Department stores were the only retailers to show a decrease in both the quantity bought and the amount spent last month - at negative 0.6 per cent for both measures - according to the Office for National Statistics (ONS).
Textile, clothing and footwear stores showed strong growth at 5.5 per cent in the quantity bought, as stores took advantage of the January sales, with a price fall of 0.9 per cent.
Non-store retailing continued to show strong growth at 14.3 per cent for the quantity bought and amount spent, while prices remained flat.
Online sales as a total of all retailing decreased to 18.8 per cent in January, from the 19.8 per cent reported in December.
Whilst non-food stores and non-store retailers both saw falls in their proportions of online sales last month, food stores saw their proportion increase to 5.8 per cent from the 5.7 per cent reported the previous month.
Online sales increased by 9.8 per cent for the amount spent in January when compared with the previous year, with all sectors showing year-on-year growth.
The month-on-month picture was one of declines in growth, with online sales decreasing by a third when compared with December, as expected following the Christmas sales.
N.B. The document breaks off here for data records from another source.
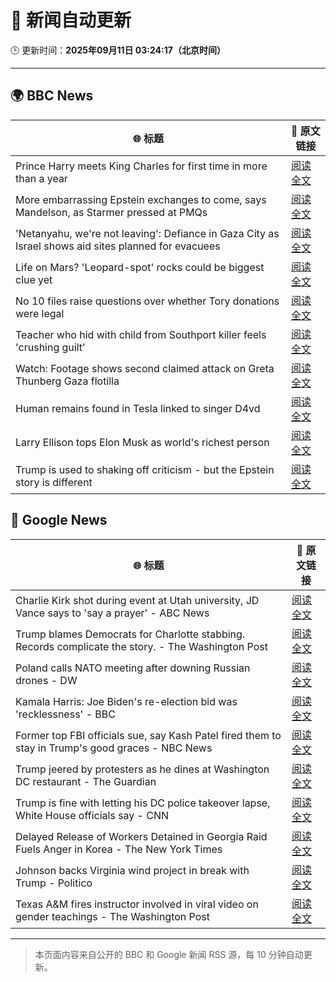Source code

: # 🧠 新闻自动更新

🕒 更新时间：**2025年09月11日 03:24:17（北京时间）**

---

## 🌍 BBC News

| 🌐 标题 | 🔗 原文链接 |
|--------|-------------|
| Prince Harry meets King Charles for first time in more than a year | [阅读全文](https://www.bbc.com/news/articles/cly14jq42djo?at_medium=RSS&at_campaign=rss) |
| More embarrassing Epstein exchanges to come, says Mandelson, as Starmer pressed at PMQs | [阅读全文](https://www.bbc.com/news/articles/c5yevwvvneyo?at_medium=RSS&at_campaign=rss) |
| 'Netanyahu, we're not leaving': Defiance in Gaza City as Israel shows aid sites planned for evacuees | [阅读全文](https://www.bbc.com/news/articles/c0lkz0l4x51o?at_medium=RSS&at_campaign=rss) |
| Life on Mars? 'Leopard-spot' rocks could be biggest clue yet | [阅读全文](https://www.bbc.com/news/articles/cd725pj0g9ro?at_medium=RSS&at_campaign=rss) |
| No 10 files raise questions over whether Tory donations were legal | [阅读全文](https://www.bbc.com/news/articles/cp3qww29146o?at_medium=RSS&at_campaign=rss) |
| Teacher who hid with child from Southport killer feels 'crushing guilt' | [阅读全文](https://www.bbc.com/news/articles/ckg3xnv1lq2o?at_medium=RSS&at_campaign=rss) |
| Watch: Footage shows second claimed attack on Greta Thunberg Gaza flotilla | [阅读全文](https://www.bbc.com/news/videos/cyv64eppj56o?at_medium=RSS&at_campaign=rss) |
| Human remains found in Tesla linked to singer D4vd | [阅读全文](https://www.bbc.com/news/articles/cp98npjkje2o?at_medium=RSS&at_campaign=rss) |
| Larry Ellison tops Elon Musk as world's richest person | [阅读全文](https://www.bbc.com/news/articles/cx2rp992y88o?at_medium=RSS&at_campaign=rss) |
| Trump is used to shaking off criticism - but the Epstein story is different | [阅读全文](https://www.bbc.com/news/articles/cp8j3e5g74no?at_medium=RSS&at_campaign=rss) |

## 📰 Google News

| 🌐 标题 | 🔗 原文链接 |
|--------|-------------|
| Charlie Kirk shot during event at Utah university, JD Vance says to 'say a prayer' - ABC News | [阅读全文](https://news.google.com/rss/articles/CBMimAFBVV95cUxQYnpmVlhqampBc3RQc0VFcFM2amhsTVFUVFRPRVlCTjJrSlVyb3E0UV9pMGczbW5hSWFoTlJiYm5JZ3dCcDRtaHRmb0JHbUtEZWNyRnp0eFpkM3NrWHNUdld5OExlOXlyS0s3eUo5WkYxNklldW40blZIVzlwVkYzQ3ViR1F6QlgzSnpVcnN6UEhlQWJNWmlNd9IBngFBVV95cUxQR3l4dEZhbmZfa3BBa2Q4OHNlZnpHOWpwU2VuOHV2QmlDaTVkRWg3WUJTaXFPdHBzUlhTOVhZaGtqazVtTDlpQjhOQUYyTVMxSW9Xb2lLRXJiZDctc0xOYUFONDRqWXlHb1J5eXY2cm40X0JPMWdEbjFDbW1Oei1IeUF5ZExCT0tpd0RZM1lqZjR5QUYzeHFGSS10Yk9kQQ?oc=5) |
| Trump blames Democrats for Charlotte stabbing. Records complicate the story. - The Washington Post | [阅读全文](https://news.google.com/rss/articles/CBMijgFBVV95cUxPaHNrNVdPbzZSTjI3TTQ4blpnS2FPeTdSX3pGblZSYUZsZGc5WVpJRk5yOElQam43ckdocVd5MkViQmV3d2Jwd1V4Smlrd19xdE1TSk5CUG9iOFhPbHA3VXVKYnNTVG1yYTk3eDBVR0FyQTUyWkV1M2VQR05XVEJmS1hXV1dGY29VTEx1U3Vn?oc=5) |
| Poland calls NATO meeting after downing Russian drones - DW | [阅读全文](https://news.google.com/rss/articles/CBMilAFBVV95cUxNTWR5czBhcGFxVjM3NHUtM0JPcXhQSTRMWmZhZmxYNnJoYTNWU3pyUUpZLVNzWUNKZ1o2eGpCZ19IWTk4Y3dIaE5QSnd4bnFNWVl1QzNHSXhfTFhCVE8wb0dONkZxWHMxRUZYdlZHTFBlZWJKeEJzMXIxSF83ZWJCNjg0Y3R1THEtMkIxX01MbTk2Q2s1?oc=5) |
| Kamala Harris: Joe Biden's re-election bid was 'recklessness' - BBC | [阅读全文](https://news.google.com/rss/articles/CBMiWkFVX3lxTE5SVUJPSWtWdFNnMk0zV3lPYUFhZENsRTQwaXkwcnZ0Mk5nYUFvWkpWY1JNa3AtNUJMaXRreXdRcWVmRU5JUk9ZcmdHUnphS2RXMG5hVnVsem95d9IBX0FVX3lxTE94bDZTcU4xd2F3Y1ZFc2hVczlBc3NIVy1ScmNFNXNKMlVxcy10dDJfTmtBS002am1jQXRlS1p0a2lNRU1xZkdDM19ncThCelNLQlpuc0pBMmRwb0tyR1JJ?oc=5) |
| Former top FBI officials sue, say Kash Patel fired them to stay in Trump's good graces - NBC News | [阅读全文](https://news.google.com/rss/articles/CBMizgFBVV95cUxPNVhON1gxay1iSHByWEFoejhEeDFweFh1cUh4RUQ1b1ZmTUl5OXJNYjh2R2x4SThZTEpPVDV3MzB2aENhN2ZvYzZXMUR4Q1pVNlJjMGo3bzVTOGljUkota3U4cHdaMzBIUEZNNU1YNjVWMnMwV21WNXh6aTNTWUQ5RVFUUWd1ZnhwTXUzbTJUdmZlcmQ5ZEhRLW5VU0RabnJERVFzYzY3a0cwb1c5ZEFzUFl4Y1hnYTBrOWkwQXFyVEotdHhBaHN0QjBSY0d3d9IBVkFVX3lxTE4tZmhIb21UcDExQ204T0xJeS1HQnh1ck9XQ3RxZXFFeHk3ZUZLdThNdEw2ejgxUjQ0RVo4dWJ5N0U3RVlBdWRmUThWTHJHNVdlZTNLb293?oc=5) |
| Trump jeered by protesters as he dines at Washington DC restaurant - The Guardian | [阅读全文](https://news.google.com/rss/articles/CBMikwFBVV95cUxQSXduMW5TV19zNW5yT01BUzI1aTJfU0JBNExXdGcxRG9mY2hPOWtKeU5DR2FPMGZ0QS1hWWNzdnVQRER4NDJibXJic1VLTzJFZDhPcG1ZTHpLMkM5a1BHTVlISkplOGVIV25MQlB0QklTZElGcnRoNFdkMXlGQ3M4UEgtcG5iMm5BNDJhYUdacTBoVFk?oc=5) |
| Trump is fine with letting his DC police takeover lapse, White House officials say - CNN | [阅读全文](https://news.google.com/rss/articles/CBMigAFBVV95cUxQMDFtQUtMSk9uQkV2UFVUbG5rXzhZSnZrZk5FLThDTVNGVld0emVDS0k4d3RlNnQwVEtLY3J4WDdjMUlaX3BONkZtMDRzckFMdlJSNGJucDhOZmFvaFFiYkkzb2t3a0lVb1R5LV9LMndPRWkzZmNZaGZVeHFsOHp6ZQ?oc=5) |
| Delayed Release of Workers Detained in Georgia Raid Fuels Anger in Korea - The New York Times | [阅读全文](https://news.google.com/rss/articles/CBMipgFBVV95cUxNOUMzNUZvRUlqcVFKYThRUTNUeG0wbkRzaDRlZFlhYlBQQ1RlRE4yTWxncUEwYnl2V2k1cW9Va3FtRHh3M2kzc01RWV9iUVBibm1pRndVZ05lUk4xblBKanlGQmFTUnFGNWp2RGNyeE5wLTNTSHhzQ3JLVXhiMFFiVEVBbWZRa1E2OGhSRlZIa1I1NWRVM2NyN0VEWXN0Y0tPSmdPX05R?oc=5) |
| Johnson backs Virginia wind project in break with Trump - Politico | [阅读全文](https://news.google.com/rss/articles/CBMiwwFBVV95cUxQc3p1WHp2OHQ3RUo4TDlzZUtVd0R4TmFMWlBhSnRhTU9IMzVzUUIwVFJJMFk2c0RSeXlWVlQwVVNzdmEwZmR3M3hmdUU2dTl1NFRqQUk0ZHlYLTJzaDJCT2k5eUo4VktLZmh1LUpDUjZMd05ldmRGM280UXpuOGN3b2pzNXFVZzhBNWpKZ0hJblpBMHVXN1NrVVZwU0ZTbUJHaFNsWWVScEZpYjd3VEtIZXRFVmE3cVNfYi1hSWJYSnNrSzQ?oc=5) |
| Texas A&M fires instructor involved in viral video on gender teachings - The Washington Post | [阅读全文](https://news.google.com/rss/articles/CBMif0FVX3lxTE9pWndnTXlleENMTUdCV3lubUR4MWl6bUF0TDhoWmZCbzVRYXpGRjVwb3pxUW1sckE2dkRudkFjREs0ckRfWldVMEd3bnZiaC1Va280bnV2R2FiRVVaeDVhUWo4Y0ZCS2Q5a2FVVS1xZEhRaXkxZ01VbmJXN2lLUUk?oc=5) |

---
> 本页面内容来自公开的 BBC 和 Google 新闻 RSS 源，每 10 分钟自动更新。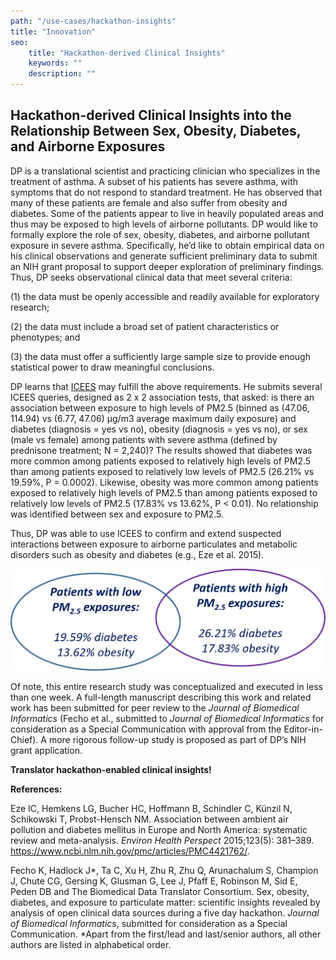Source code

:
 ```yaml
---
path: "/use-cases/hackathon-insights"
title: "Innovation"
seo:
    title: "Hackathon-derived Clinical Insights"
    keywords: ""
    description: ""
---
```


## Hackathon-derived Clinical Insights into the Relationship Between Sex, Obesity, Diabetes, and Airborne Exposures<a name="hackathon-clinical-insights"></a>

DP is a translational scientist and practicing clinician who specializes in the treatment of asthma. A subset of his patients has severe asthma, with symptoms that do not respond to standard treatment. He has observed that many of these patients are female and also suffer from obesity and diabetes. Some of the patients appear to live in heavily populated areas and thus may be exposed to high levels of airborne pollutants. DP would like to formally explore the role of sex, obesity, diabetes, and airborne pollutant exposure in severe asthma. Specifically, he’d like to obtain empirical data on his clinical observations and generate sufficient preliminary data to submit an NIH grant proposal to support deeper exploration of preliminary findings. Thus, DP seeks observational clinical data that meet several criteria:

(1) the data must be openly accessible and readily available for exploratory research;

(2) the data must include a broad set of patient characteristics or phenotypes; and 

(3) the data must offer a sufficiently large sample size to provide enough statistical power to draw meaningful conclusions.

DP learns that [ICEES](/apps/icees) may fulfill the above requirements. He submits several ICEES queries, designed as 2 x 2 association tests, that asked: is there an association between exposure to high levels of PM2.5 (binned as (47.06, 114.94) vs (6.77, 47.06) µg/m3 average maximum daily exposure) and diabetes (diagnosis = yes vs no), obesity (diagnosis = yes vs no), or sex (male vs female) among patients with severe asthma (defined by prednisone treatment; N = 2,240)? The results showed that diabetes was more common among patients exposed to relatively high levels of PM2.5 than among patients exposed to relatively low levels of PM2.5 (26.21% vs 19.59%, P = 0.0002). Likewise, obesity was more common among patients exposed to relatively high levels of PM2.5 than among patients exposed to relatively low levels of PM2.5 (17.83% vs 13.62%, P < 0.01). No relationship was identified between sex and exposure to PM2.5.

Thus, DP was able to use ICEES to confirm and extend suspected interactions between exposure to airborne particulates and metabolic disorders such as obesity and diabetes (e.g., Eze et al. 2015).

![PM2.5_diabetes_obesity](PM2.5_diabetes_obesity.png)

Of note, this entire research study was conceptualized and executed in less than one week. A full-length manuscript describing this work and related work has been submitted for peer review to the *Journal of Biomedical Informatics* (Fecho et al., submitted to *Journal of Biomedical Informatics* for consideration as a Special Communication with approval from the Editor-in-Chief). A more rigorous follow-up study is proposed as part of DP’s NIH grant application.

**Translator hackathon-enabled clinical insights!**

**References:**

Eze IC, Hemkens LG, Bucher HC, Hoffmann B, Schindler C, Künzil N, Schikowski T, Probst-Hensch NM. Association between ambient air pollution and diabetes mellitus in Europe and North America: systematic review and meta-analysis. *Environ Health Perspect* 2015;123(5): 381–389. https://www.ncbi.nlm.nih.gov/pmc/articles/PMC4421762/.

Fecho K, Hadlock J*, Ta C, Xu H, Zhu R, Zhu Q, Arunachalum S, Champion J, Chute CG, Gersing K, Glusman G, Lee J, Pfaff E, Robinson M, Sid E, Peden DB and The Biomedical Data Translator Consortium. Sex, obesity, diabetes, and exposure to particulate matter: scientific insights revealed by analysis of open clinical data sources during a five day hackathon. *Journal of Biomedical Informatics*, submitted for consideration as a Special Communication. *Apart from the first/lead and last/senior authors, all other authors are listed in alphabetical order.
All other sectors reported falls when compared with the previous month, with department stores reporting the second-largest monthly fall of 41.7 per cent.
Manu Tyagi, associate partner for retail and consumer goods at Infosys Consulting, claimed that contrary to recent headlines, the ONS figures highlight the UK High Street is far from dead.
“In fact, the figures show that January 2019 has broadly returned to a strong growth rate of 4.2 per cent – the highest since December 2016,” he noted.
“Frankly, UK retail is in the middle of a reinvention whereby the fittest, who are adapting to new consumer preferences, are the ones surviving and even thriving – these retailers have acknowledged that consumers will spend wherever they get the best combination of choice, convenience, price, and experience.”